Employers who do not keep detailed records of disciplinary action taken against employees for misconduct, including the action taken and sanctions imposed, take a huge risk. Time and time again, it has been shown just how vital proper record keeping is in regard to coming out on top at the CCMA.
In Gcwensha v CCMA & others, the employee had been dismissed for gross negligence, and the employers excellent record-keeping showed that the employee had a number of previous warnings for incompetence, negligence and inefficiency.
At the time of his dismissal, the employee was on a current warning, which had the effect of placing him on terms. The court found that the employee had a " deplorable record" which the employer was entitled to consider when deciding on a suitable sanction for the current transgression.The employers excellent record-keeping saved the day.
In NUMSA v John Thompson Africa (Pty) Ltd  7 BLLR 932 (CCMA), it was the lack of proper record-keeping that landed the employer in trouble, and ended up with a reinstated employee. The employee was dismissed for wilful damage to and deliberate misuse of company property, using abusive language, and being under the influence of an intoxicating substance.

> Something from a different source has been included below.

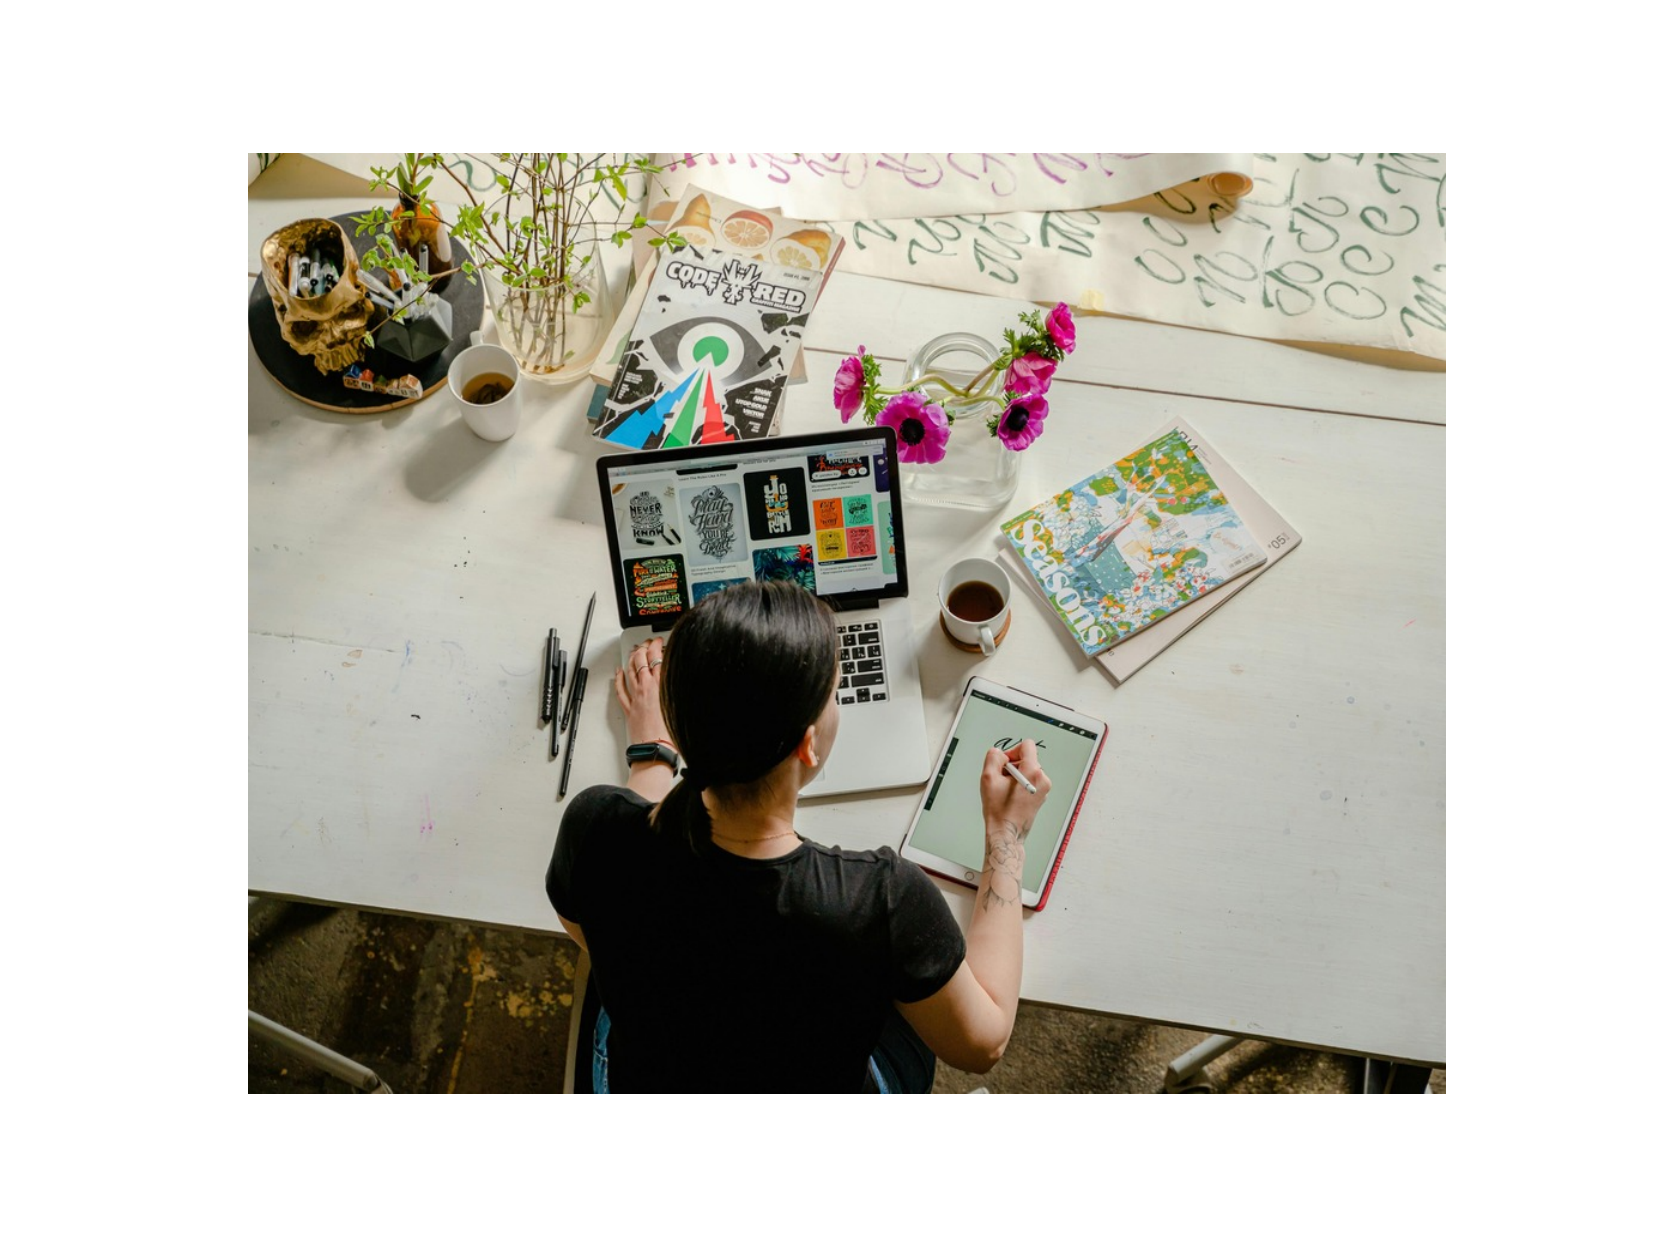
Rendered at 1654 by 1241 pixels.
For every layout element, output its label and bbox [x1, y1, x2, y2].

picture [248, 153, 1446, 1094]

The employee followed his employer's appeal procedure, but no record of the proceedings at the disciplinary hearing was available for the appeal chairperson. Since there was no record of the evidence led at the disciplinary hearing, there was no evidence to indicate that the employment relationship had been irretrievably harmed by the employee's behaviour. The employee was reinstated.
Schedule 8 - the Code of Good Practice - Dismissal requires that the employers must keep records of all disciplinary action taken against employees, the reason for it, and the outcome of that disciplinary action. The chairperson of a disciplinary hearing cannot apply his mind properly to the problem if there is no record of alleged previous disciplinary actions against the employee. Obviously, the employee with a clean disciplinary record is the exception - there is no record to consider.

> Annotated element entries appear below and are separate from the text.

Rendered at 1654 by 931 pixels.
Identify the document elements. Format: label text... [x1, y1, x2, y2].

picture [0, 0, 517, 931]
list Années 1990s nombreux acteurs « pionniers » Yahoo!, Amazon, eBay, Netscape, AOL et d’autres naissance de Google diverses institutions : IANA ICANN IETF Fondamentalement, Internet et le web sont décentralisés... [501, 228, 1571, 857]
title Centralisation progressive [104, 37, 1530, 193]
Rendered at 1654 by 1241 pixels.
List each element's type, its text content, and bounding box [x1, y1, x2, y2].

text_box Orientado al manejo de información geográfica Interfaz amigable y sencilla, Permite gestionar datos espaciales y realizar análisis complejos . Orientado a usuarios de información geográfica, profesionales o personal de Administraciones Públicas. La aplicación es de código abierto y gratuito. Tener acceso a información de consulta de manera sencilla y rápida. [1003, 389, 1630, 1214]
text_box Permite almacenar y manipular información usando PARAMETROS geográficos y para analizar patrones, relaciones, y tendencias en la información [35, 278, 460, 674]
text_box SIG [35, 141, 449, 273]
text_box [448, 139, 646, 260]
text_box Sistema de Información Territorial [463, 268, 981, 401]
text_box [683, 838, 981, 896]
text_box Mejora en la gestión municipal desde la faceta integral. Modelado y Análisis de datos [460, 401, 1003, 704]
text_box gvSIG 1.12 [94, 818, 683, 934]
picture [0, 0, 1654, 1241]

However, the chairperson is placed in a very difficult position when the employer submits as an aggravating circumstance, or perhaps in closing arguments, that " this employee is always misconducting himself and has had previous disciplinary hearings", but when the chairperson calls for the previous disciplinary record it is found that there is no record to produce.
Such an employer goes to the CCMA with very little ammunition - and his case turns out to be rather something of a damp squib. There can be no doubt that meticulous record-keeping and proper preparation is 90% of the battle in CCMA matters.
Poor record-keeping can result in only one thing - sloppy preparation. And in such circumstances, you have lost before you even start.